Directive —
Restate exactly the lines of the entries below, beginning with the first and ending with the line that holds "X102552500Y-156845000D03*". Pictures are not copied.

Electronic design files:
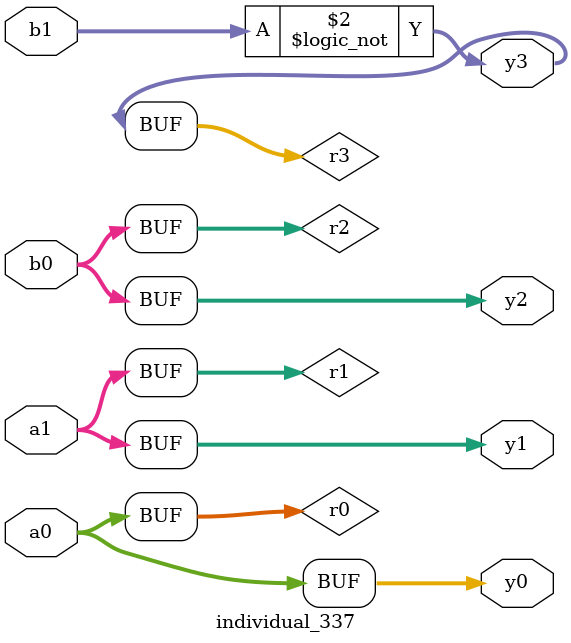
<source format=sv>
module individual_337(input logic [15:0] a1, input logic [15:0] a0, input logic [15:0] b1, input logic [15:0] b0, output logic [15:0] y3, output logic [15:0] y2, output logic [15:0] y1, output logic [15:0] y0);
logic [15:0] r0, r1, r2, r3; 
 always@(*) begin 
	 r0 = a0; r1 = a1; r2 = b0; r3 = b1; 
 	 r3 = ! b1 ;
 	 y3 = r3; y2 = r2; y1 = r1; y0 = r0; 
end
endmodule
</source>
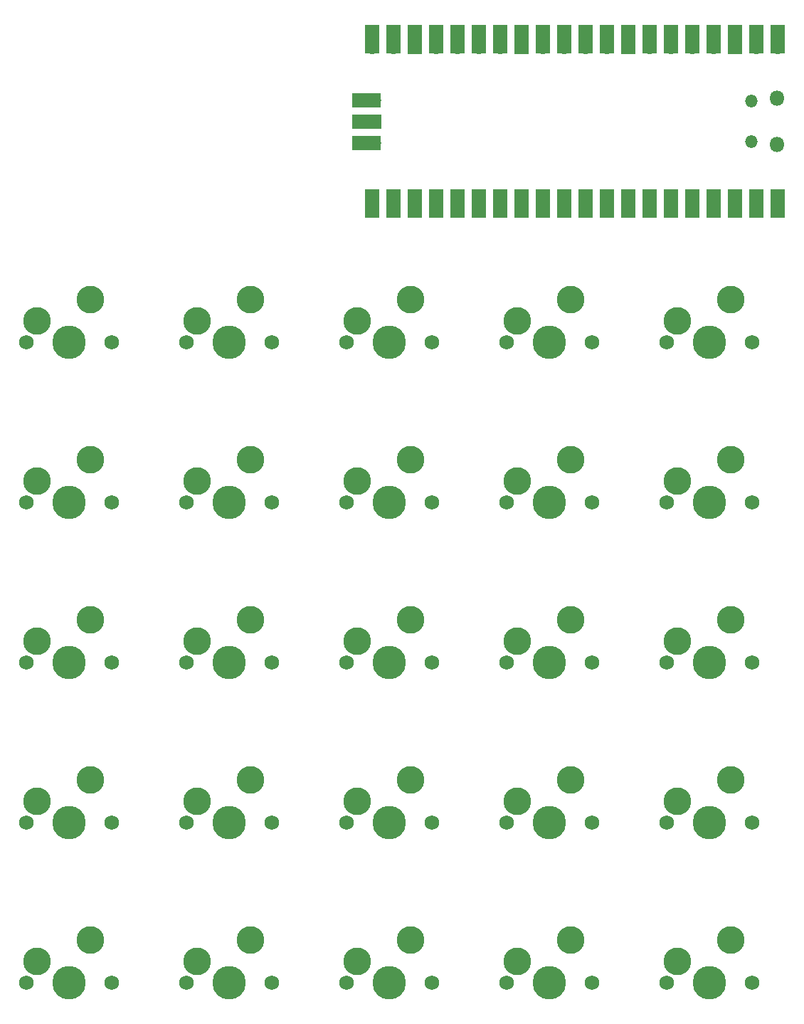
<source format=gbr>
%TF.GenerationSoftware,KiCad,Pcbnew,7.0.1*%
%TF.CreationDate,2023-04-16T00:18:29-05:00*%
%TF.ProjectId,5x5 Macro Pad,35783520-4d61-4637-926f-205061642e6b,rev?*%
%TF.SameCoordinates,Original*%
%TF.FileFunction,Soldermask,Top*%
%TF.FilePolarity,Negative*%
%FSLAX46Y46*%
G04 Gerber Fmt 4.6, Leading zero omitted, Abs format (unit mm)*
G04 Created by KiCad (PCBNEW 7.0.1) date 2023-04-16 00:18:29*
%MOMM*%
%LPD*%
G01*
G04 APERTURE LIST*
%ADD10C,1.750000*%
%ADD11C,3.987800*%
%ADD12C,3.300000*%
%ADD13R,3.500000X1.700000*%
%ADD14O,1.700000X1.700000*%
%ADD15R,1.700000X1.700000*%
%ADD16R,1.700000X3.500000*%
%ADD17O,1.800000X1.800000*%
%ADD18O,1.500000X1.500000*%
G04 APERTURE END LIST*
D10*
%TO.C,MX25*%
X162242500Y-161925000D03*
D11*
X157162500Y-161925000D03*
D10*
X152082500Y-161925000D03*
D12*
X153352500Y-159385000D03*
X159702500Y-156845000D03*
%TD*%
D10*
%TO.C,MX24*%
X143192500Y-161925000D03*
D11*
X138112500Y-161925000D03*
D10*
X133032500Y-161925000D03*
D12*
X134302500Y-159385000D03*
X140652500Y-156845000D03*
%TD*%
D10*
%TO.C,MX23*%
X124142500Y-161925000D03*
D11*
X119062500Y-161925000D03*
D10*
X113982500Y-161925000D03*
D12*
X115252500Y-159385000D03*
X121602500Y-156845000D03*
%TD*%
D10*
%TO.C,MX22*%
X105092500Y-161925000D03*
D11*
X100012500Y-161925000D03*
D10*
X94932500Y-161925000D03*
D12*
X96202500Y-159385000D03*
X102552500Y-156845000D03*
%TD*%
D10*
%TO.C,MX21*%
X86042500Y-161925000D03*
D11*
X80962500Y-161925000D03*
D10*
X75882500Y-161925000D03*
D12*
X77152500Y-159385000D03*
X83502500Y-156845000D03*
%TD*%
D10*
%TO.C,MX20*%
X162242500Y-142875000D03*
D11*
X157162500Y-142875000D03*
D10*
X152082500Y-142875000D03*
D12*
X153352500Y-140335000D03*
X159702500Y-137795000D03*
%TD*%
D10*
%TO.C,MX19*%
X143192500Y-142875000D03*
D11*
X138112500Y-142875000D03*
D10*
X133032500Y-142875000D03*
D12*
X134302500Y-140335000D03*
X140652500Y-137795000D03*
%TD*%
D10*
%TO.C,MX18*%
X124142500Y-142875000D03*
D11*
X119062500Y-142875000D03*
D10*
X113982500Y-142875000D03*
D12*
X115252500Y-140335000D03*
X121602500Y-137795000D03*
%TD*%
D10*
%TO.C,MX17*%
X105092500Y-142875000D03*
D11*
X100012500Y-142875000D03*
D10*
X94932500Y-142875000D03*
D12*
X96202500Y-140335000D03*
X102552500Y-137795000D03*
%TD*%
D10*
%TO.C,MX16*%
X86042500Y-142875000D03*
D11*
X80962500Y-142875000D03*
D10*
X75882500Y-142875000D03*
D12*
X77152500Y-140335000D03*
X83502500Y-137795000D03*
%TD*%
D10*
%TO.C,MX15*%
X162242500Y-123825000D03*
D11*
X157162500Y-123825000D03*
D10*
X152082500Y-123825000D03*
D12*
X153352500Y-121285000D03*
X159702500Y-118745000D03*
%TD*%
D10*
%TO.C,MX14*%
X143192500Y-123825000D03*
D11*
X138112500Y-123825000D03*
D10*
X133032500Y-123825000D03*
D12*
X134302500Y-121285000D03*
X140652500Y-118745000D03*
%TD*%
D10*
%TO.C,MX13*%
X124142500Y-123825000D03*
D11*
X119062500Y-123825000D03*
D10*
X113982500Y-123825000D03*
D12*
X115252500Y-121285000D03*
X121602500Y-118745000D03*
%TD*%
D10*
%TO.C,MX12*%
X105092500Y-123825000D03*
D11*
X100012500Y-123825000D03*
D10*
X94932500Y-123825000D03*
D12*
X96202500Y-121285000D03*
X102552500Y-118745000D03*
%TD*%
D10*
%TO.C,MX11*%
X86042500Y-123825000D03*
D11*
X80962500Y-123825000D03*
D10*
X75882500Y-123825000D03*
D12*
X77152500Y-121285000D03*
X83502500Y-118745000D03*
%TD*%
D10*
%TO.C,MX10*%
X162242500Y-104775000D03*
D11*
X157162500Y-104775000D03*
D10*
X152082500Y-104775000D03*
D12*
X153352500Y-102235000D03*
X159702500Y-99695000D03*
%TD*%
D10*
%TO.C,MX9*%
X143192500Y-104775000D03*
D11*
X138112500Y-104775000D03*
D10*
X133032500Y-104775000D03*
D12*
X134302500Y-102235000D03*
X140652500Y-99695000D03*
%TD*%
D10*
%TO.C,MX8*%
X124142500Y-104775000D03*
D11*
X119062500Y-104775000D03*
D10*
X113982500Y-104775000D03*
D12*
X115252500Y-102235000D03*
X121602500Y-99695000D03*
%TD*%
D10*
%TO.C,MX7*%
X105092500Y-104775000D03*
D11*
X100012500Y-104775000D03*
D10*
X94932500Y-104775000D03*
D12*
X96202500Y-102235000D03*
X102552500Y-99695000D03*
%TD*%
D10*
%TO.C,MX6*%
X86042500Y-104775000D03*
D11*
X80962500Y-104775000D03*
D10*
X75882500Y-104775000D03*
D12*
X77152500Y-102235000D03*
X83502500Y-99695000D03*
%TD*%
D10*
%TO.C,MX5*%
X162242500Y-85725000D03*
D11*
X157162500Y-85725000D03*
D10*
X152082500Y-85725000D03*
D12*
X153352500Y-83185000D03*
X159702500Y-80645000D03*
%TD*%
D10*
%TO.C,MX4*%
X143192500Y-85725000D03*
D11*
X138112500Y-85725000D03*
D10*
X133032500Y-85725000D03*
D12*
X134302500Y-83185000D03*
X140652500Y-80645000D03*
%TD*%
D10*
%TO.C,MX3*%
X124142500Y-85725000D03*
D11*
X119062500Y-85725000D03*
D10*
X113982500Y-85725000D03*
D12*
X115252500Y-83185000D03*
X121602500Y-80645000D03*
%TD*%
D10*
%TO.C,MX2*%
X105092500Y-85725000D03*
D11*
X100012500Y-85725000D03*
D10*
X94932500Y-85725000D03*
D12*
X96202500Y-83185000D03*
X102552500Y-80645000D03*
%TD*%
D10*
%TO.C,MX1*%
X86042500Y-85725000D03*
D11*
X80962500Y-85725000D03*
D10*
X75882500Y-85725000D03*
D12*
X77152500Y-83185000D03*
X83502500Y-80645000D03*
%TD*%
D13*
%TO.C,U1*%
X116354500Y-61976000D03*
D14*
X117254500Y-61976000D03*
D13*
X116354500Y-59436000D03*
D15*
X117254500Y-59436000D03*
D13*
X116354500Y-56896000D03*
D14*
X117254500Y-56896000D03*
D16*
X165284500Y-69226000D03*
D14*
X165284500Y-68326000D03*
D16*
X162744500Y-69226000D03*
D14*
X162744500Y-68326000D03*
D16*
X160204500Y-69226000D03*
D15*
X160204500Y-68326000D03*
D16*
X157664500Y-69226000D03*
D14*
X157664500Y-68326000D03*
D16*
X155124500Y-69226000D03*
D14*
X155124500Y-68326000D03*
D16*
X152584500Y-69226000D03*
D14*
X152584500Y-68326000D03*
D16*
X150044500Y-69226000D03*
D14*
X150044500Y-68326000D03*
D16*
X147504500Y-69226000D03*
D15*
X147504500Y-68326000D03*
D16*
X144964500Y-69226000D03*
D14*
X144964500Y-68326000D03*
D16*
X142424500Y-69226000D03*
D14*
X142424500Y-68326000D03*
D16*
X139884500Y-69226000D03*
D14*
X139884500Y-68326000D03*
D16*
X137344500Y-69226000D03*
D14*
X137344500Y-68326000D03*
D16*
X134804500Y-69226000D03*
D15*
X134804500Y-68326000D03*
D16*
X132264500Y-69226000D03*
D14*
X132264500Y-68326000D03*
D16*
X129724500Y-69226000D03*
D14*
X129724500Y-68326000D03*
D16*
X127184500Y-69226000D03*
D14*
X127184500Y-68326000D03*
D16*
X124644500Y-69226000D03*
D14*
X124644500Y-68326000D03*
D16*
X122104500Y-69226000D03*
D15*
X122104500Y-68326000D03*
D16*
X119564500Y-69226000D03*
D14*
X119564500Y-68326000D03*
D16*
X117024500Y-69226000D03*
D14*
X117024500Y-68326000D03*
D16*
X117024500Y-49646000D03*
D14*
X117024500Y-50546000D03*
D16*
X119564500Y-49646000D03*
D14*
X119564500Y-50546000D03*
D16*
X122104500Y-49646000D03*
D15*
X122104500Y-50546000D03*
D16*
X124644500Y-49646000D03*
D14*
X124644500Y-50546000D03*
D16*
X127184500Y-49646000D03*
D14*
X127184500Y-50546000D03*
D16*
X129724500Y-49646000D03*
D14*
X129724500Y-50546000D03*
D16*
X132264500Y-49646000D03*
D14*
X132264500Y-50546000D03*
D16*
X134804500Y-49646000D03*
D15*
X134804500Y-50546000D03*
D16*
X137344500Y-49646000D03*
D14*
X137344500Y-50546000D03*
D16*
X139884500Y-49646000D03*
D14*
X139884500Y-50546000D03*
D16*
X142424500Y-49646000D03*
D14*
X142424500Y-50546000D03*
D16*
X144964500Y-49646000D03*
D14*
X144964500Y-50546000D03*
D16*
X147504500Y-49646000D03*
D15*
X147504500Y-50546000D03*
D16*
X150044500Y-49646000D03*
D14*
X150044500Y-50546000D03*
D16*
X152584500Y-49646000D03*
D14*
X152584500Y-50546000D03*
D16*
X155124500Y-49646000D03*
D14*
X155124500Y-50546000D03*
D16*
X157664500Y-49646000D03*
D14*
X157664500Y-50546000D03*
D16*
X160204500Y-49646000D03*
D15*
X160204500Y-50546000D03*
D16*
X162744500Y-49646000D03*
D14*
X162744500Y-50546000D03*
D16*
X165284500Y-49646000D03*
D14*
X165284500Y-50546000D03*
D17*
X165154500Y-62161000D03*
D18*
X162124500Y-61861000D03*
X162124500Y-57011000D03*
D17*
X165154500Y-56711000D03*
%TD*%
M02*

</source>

Worked solution —
<source format=sv>
module individual_337(input logic [15:0] a1, input logic [15:0] a0, input logic [15:0] b1, input logic [15:0] b0, output logic [15:0] y3, output logic [15:0] y2, output logic [15:0] y1, output logic [15:0] y0);
logic [15:0] r0, r1, r2, r3; 
 always@(*) begin 
	 r0 = a0; r1 = a1; r2 = b0; r3 = b1; 
 	 r3 = ! b1 ;
 	 y3 = r3; y2 = r2; y1 = r1; y0 = r0; 
end
endmodule
</source>
<source format=gbr>
%TF.GenerationSoftware,KiCad,Pcbnew,7.0.1*%
%TF.CreationDate,2023-04-16T00:18:29-05:00*%
%TF.ProjectId,5x5 Macro Pad,35783520-4d61-4637-926f-205061642e6b,rev?*%
%TF.SameCoordinates,Original*%
%TF.FileFunction,Soldermask,Top*%
%TF.FilePolarity,Negative*%
%FSLAX46Y46*%
G04 Gerber Fmt 4.6, Leading zero omitted, Abs format (unit mm)*
G04 Created by KiCad (PCBNEW 7.0.1) date 2023-04-16 00:18:29*
%MOMM*%
%LPD*%
G01*
G04 APERTURE LIST*
%ADD10C,1.750000*%
%ADD11C,3.987800*%
%ADD12C,3.300000*%
%ADD13R,3.500000X1.700000*%
%ADD14O,1.700000X1.700000*%
%ADD15R,1.700000X1.700000*%
%ADD16R,1.700000X3.500000*%
%ADD17O,1.800000X1.800000*%
%ADD18O,1.500000X1.500000*%
G04 APERTURE END LIST*
D10*
%TO.C,MX25*%
X162242500Y-161925000D03*
D11*
X157162500Y-161925000D03*
D10*
X152082500Y-161925000D03*
D12*
X153352500Y-159385000D03*
X159702500Y-156845000D03*
%TD*%
D10*
%TO.C,MX24*%
X143192500Y-161925000D03*
D11*
X138112500Y-161925000D03*
D10*
X133032500Y-161925000D03*
D12*
X134302500Y-159385000D03*
X140652500Y-156845000D03*
%TD*%
D10*
%TO.C,MX23*%
X124142500Y-161925000D03*
D11*
X119062500Y-161925000D03*
D10*
X113982500Y-161925000D03*
D12*
X115252500Y-159385000D03*
X121602500Y-156845000D03*
%TD*%
D10*
%TO.C,MX22*%
X105092500Y-161925000D03*
D11*
X100012500Y-161925000D03*
D10*
X94932500Y-161925000D03*
D12*
X96202500Y-159385000D03*
X102552500Y-156845000D03*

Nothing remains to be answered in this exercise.